Rainy Day Cupboards
Maggie and I were discussing our days. We had just finished up our piano lesson and were packing up music and notebooks. “What are you going to do this afternoon?” I asked the 10-year-old. “I don’t know. Free time, I guess,” she responded. “Mostly we have to play outside because apparently it is nice outside” she rolled her eyes. I could almost see the air quotes around the word apparently. Clearly, she had heard this a few times.
I laughed, remembering the “it’s nice outside” reasoning that my own parents employed throughout my childhood to get us kids out the door. Some things are timeless. It’s reassuring, really.
But that old “free time” dilemma got me thinking. It’s summer. What are we doing with a little more empty space in our days and weeks? It brings to mind that quote by writer Susan Ertz: “Millions long for immortality who don't know what to do with themselves on a rainy Sunday afternoon.”
While New Mexicans might wish for rainy Sunday afternoons even more than immortality, the tension between the feast and famine nature of most of our lives is real. We are alternatively too busy or not busy enough. And sometimes I think the toughest part is how to transition between the two with a bit of grace and artistry. It may be nice outside, but do we know what to do when we get out there?
In these weeks since I returned home from South America, I have been wrestling a lot with the concept of time and how to fill it, spend it, use it. I have more time in the summer, for sure. My teaching schedule resembles Swiss cheese, full of holes and gaps and empty spaces. I have less practicing pressure. The days of sunlight (and heat!) are long and expansive.
On the other hand, the days of sunlight—and heat!—are long and relentless. I feel exhausted in my bones. I am trying to honor that, but the garden must be watered. There are hummingbird feeders to clean and fill. There is the daily question of how to manage things like exercise and house chores and, really, just moving, when it’s 98 degrees outside. It’s hard to think creatively and resourcefully when one’s internal organs are melting.

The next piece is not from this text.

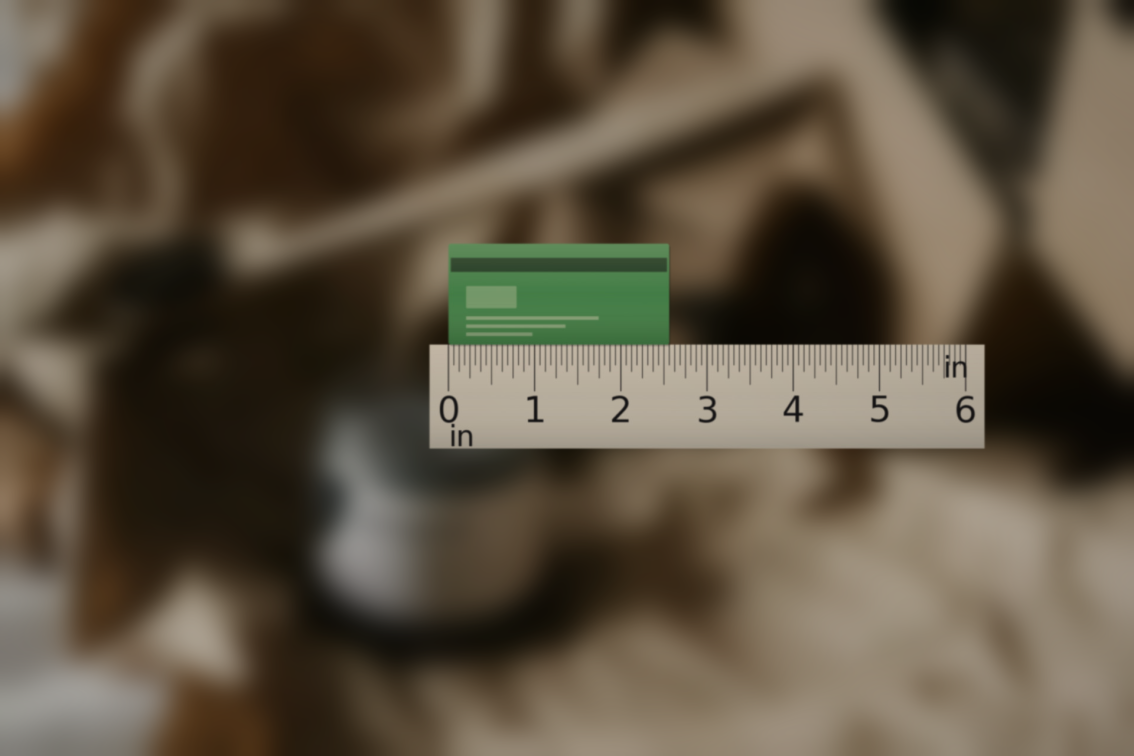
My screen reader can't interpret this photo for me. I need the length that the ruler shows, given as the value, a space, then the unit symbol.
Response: 2.5625 in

If we were totally honest, we’d admit this: summer, despite all her charms, is a tricky season. So is “free time” and those rainy Sunday afternoons. We long for them, but after racing madly through the world at 100mph, it can be hard to slam on the brakes and sit still. Which is why it might be time to consider the old “Rainy Day Cupboard” idea.

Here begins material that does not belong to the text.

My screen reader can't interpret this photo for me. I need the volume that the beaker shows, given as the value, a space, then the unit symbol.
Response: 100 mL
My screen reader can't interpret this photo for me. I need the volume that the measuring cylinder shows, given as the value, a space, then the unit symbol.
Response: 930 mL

A Rainy Day Cupboard is as old-fashioned and charming and cozy as it sounds. It is also rather brilliant, I have decided, and might solve the dilemma of both “free time” and rainy Sunday afternoons. It might even put a new spin on the whole summer.
Because what I have realized recently is that I do not lack for ideas about ways to spend my time. It is only when my organs are melting or I am dizzy from suddenly screeching to a stop after months of spinning that I can find myself a bit aimless. That’s when it is brilliant to have that notebook full of titles of books I want to read, or people I want to call. I need that list of places I want to see, neighborhoods I want to explore, coffeehouses I want to visit. I need to be reminded that, oh yeah, if I had some extra time I was going to listen to that piece of music or look up that website, check out that podcast, find that Ted Talk. I need a cupboard of activities: that hike I wanted to take, that movie I meant to watch, that recipe I wanted to try, that set of pieces I wanted to learn, that letter I wanted to write.

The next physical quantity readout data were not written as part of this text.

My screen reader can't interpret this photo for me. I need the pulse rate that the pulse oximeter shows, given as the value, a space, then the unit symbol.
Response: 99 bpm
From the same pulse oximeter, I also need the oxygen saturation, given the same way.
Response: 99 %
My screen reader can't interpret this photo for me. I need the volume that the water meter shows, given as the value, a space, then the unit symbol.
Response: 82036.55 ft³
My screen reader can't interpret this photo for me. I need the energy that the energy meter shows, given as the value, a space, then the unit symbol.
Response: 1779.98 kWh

Of course, there is a difference between obsessively filling one’s time out of fear and designing one’s day like an heirloom quilt of color and patterns. Productivity isn’t the question. Naps are amazing. What I worry about is when the answer to “What did you do this weekend?” is, I don’t know. Shrug. Nothing.
There is much to practice here. Sometimes this means allowing myself a bit more time reading while I drink my coffee in the mornings. Sometimes it’s a longer walk talking to my sister on the phone in the evenings. Some days with a lighter teaching schedule nudge me to look at the zazen schedule at the Zen center for an extra meditation hour or to find a yoga class to attend. The mountains might call out on an empty Friday morning; on a random Tuesday I find time to meet with a friend for lunch. I grab an hour to clean out a hall cupboard or to sort through a file of papers. When I return from swimming laps in the pool, still cool and wet, I pull a few weeds, prune the rose bushes, spread some mulch.
It's summer. My organs are melting, my listlessness runs high, my energy low. We wait for rain, the longed-for monsoons of the desert. Meanwhile, time exhales.